Une demie heure après avoir mis fin à sa conversation avec Pierre-André, Valentin préparait mentalement les questions qu’il comptait poser à Jade quand son smartphone vibra. Le numéro affiché par l’appareil lui sembla vaguement familier ce qui le décida à prendre l’appel.
— Valentin Valmont, dit-il simplement.
— Valentin, c’est Jade. Je veux juste te dire que j’ai obtenu le droit de sortir. Les soins que je dois continuer à avoir peuvent se faire à domicile car ma mère à son diplôme d’infirmière même si elle n’exerce pas. Elle me ramène à Saint Thomas. Appelle-moi dans une heure.
— Je suis content pour toi. Vous habitez où dans Saint Thomas ?

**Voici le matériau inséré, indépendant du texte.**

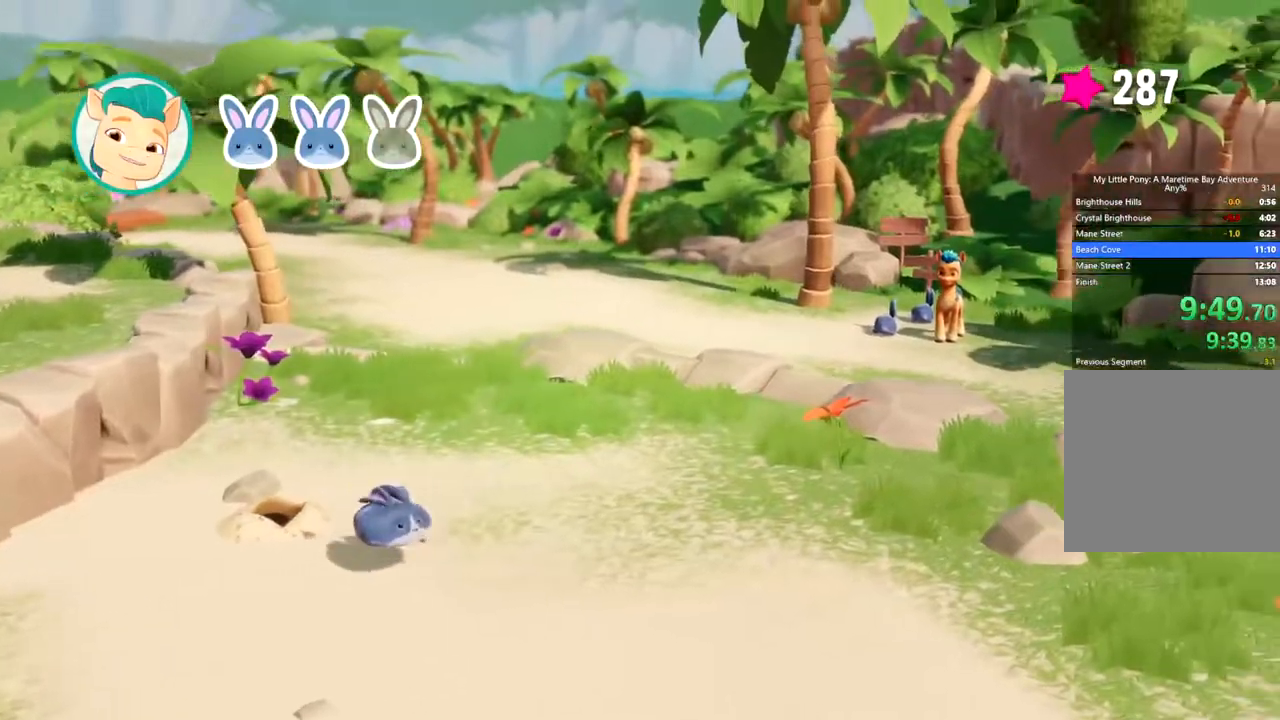
{"buttons": [], "left_stick": "down-right", "events": [[100, "left_stick", "down-right"]]}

— Un immeuble récent pas loin des écoles, il s’appelle « Montagnes bleues. »
— Je vois où c’est.
— Plutôt que de discuter par téléphone, tu peux passer à l’appartement si tu veux.
— Pourquoi pas. À quelle heure seras-tu disponible ?

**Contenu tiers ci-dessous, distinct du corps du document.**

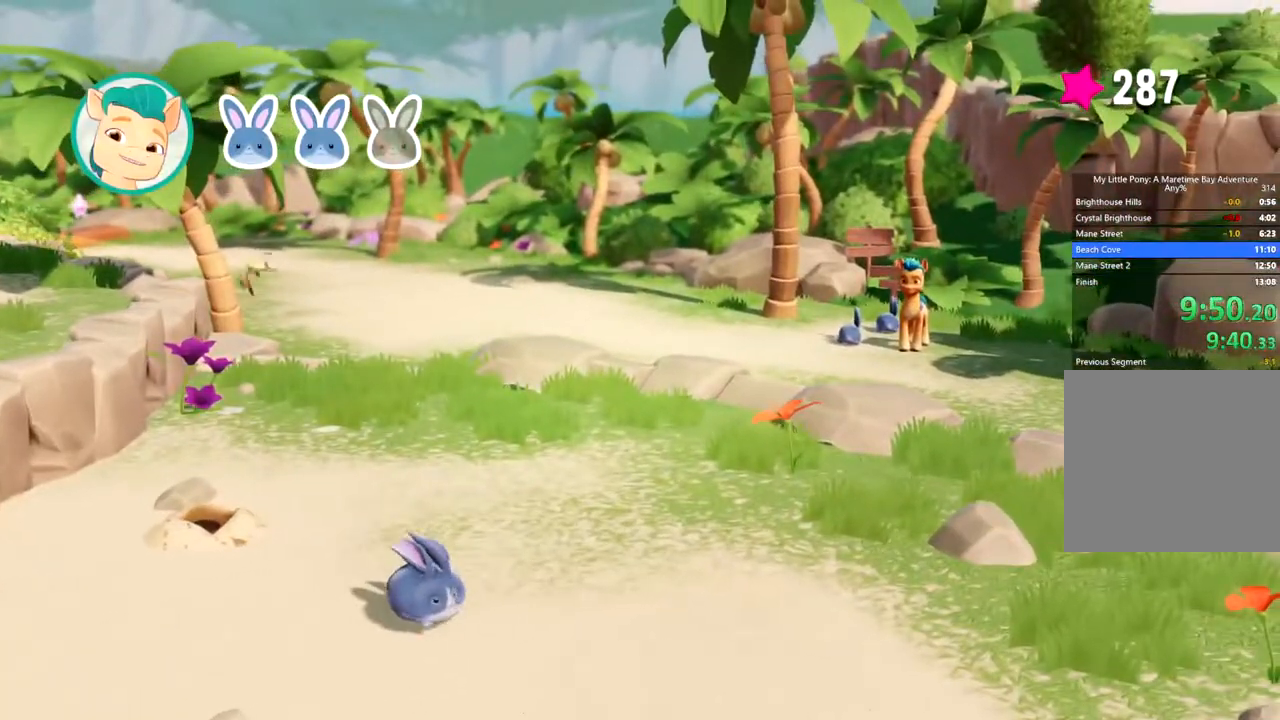
{"buttons": [], "left_stick": "down-right", "events": [[84, "A", "down"], [167, "A", "up"], [334, "A", "down"], [400, "A", "up"]]}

— Viens après seize heures.
— OK.
L’immeuble d’une douzaine d’appartements était de bon standing, façade bicolore beige clair et saumon, balcons fleuris avec arbustes, pelouse impeccable. Valentin fit défiler les noms sur l’afficheur de l’interphone sans que celui de Devienne n’apparaisse. Intrigué, il sortit son smartphone et appela Jade.
— Jade, je suis à la porte de ton immeuble mais votre nom n’est pas sur l’interphone.
— Ah, oui, j’ai oublié de te dire, l’intervention pour mettre notre nom n’a pas encore été demandée par le syndic. Fais défiler jusqu’au numéro 10 et sonne, on t’ouvrira. Troisième étage, appartement B.
C’est la mère de Jade qui vint déverrouiller quand Valentin eut appuyé brièvement sur le bouton sonnette de leur logement.
Celui-ci, bien qu’encore sommairement meublé, était clair, agréablement chauffé, offrant une jolie vue sur le col de Lachaux et les montagnes l’enserrant.
— Entre Valentin. Je viens de finir les soins, Jade est dans sa chambre. Je veux encore te remercier pour ta présence d’esprit et ton action lors de cette abominable agression. Je n’ose penser à la vie qui nous attendait si tu n’avais pas été là et n’étais pas intervenu. Merci, merci Valentin. Vous n’êtes que deux à être venus lui rendre visite à l’hôpital. Vous êtes ses meilleurs amis ?
Valentin eut un petit sourire et s’empressa d’éluder la question.
— Il n’y a pas très longtemps que vous êtes dans la région, c’est pour ça. Les savoyards ne sont pas très liants. Où voulez que nous nous mettions, Jade et moi, pour parler de ce qui lui est arrivé ?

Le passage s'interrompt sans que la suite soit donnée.